OBJECTIF 1 →
Dans le texte sur la transition tunisienne, qui a adopté la Loi constituante n° 2011-6 du 16 décembre 2011 ?
OBJECTIF 2 →
Relevez toutes les autorités ou instances mentionnées dans le texte sur la transition tunisienne.

TEXTE PROPOSÉ →

La transition tunisienne présente, enfin, la particularité d’avoir conduit à l’adoption de deux constitutions provisoires, fondatrices de deux ordres constitutionnels provisoires distincts au sein de la même période intermédiaire. Par conséquent, les deux textes lient leurs disparitions respectives à des événements différents. Le décret-loi du 23 mars 2011[22], adopté par le Président de la République par intérim, prévoit que sa validité se termine suite à l’élection de l’Assemblée nationale constituante[23]. En revanche, la Loi constituante n° 2011-6 du 16 décembre 2011[24], adoptée par une commission ad hoc de l’Assemblée constituante nouvellement élue, lie sa disparition à l’adoption de la nouvelle Constitution[25].

LIGNES →

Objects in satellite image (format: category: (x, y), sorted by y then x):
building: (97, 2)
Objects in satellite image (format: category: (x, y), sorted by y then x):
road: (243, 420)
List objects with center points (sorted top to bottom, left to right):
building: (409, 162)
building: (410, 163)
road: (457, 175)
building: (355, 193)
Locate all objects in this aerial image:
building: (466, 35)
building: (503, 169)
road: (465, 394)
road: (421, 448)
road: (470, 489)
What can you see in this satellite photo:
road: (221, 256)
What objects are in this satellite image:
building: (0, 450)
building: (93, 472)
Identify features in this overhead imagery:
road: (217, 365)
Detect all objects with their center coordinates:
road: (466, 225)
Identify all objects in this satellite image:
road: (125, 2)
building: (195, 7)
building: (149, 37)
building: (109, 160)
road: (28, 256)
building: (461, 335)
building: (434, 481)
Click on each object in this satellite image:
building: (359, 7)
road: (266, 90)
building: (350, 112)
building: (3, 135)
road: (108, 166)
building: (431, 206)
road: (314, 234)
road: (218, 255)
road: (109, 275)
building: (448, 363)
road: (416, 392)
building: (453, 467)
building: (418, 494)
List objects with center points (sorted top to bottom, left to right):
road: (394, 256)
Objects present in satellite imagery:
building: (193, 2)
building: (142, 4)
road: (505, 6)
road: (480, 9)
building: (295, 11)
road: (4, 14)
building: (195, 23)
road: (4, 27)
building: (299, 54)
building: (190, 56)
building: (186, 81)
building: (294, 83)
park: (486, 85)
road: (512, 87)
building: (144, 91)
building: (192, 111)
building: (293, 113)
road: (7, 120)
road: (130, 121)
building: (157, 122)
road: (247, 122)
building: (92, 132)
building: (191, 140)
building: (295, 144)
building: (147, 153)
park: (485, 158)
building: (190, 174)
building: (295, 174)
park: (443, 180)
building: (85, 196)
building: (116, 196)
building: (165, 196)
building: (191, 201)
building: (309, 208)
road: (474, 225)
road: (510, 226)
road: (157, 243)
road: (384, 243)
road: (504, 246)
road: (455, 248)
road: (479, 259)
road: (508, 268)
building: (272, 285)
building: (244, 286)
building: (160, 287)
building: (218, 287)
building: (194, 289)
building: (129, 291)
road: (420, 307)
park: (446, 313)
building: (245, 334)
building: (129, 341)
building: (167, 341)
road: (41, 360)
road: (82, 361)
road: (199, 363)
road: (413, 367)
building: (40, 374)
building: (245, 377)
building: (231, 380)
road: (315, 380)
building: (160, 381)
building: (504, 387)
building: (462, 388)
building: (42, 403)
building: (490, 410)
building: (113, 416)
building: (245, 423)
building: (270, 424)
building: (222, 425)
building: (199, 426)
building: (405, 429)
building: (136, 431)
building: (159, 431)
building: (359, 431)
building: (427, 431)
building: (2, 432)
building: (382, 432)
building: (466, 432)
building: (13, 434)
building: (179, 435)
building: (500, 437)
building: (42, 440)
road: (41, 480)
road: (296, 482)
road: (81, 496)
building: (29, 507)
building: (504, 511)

RÉPONSE 1 →
Une commission ad hoc de l'Assemblée constituante nouvellement élue.

RÉPONSE 2 →
- le Président de la République par intérim
- l'Assemblée nationale constituante
- une commission ad hoc de l'Assemblée constituante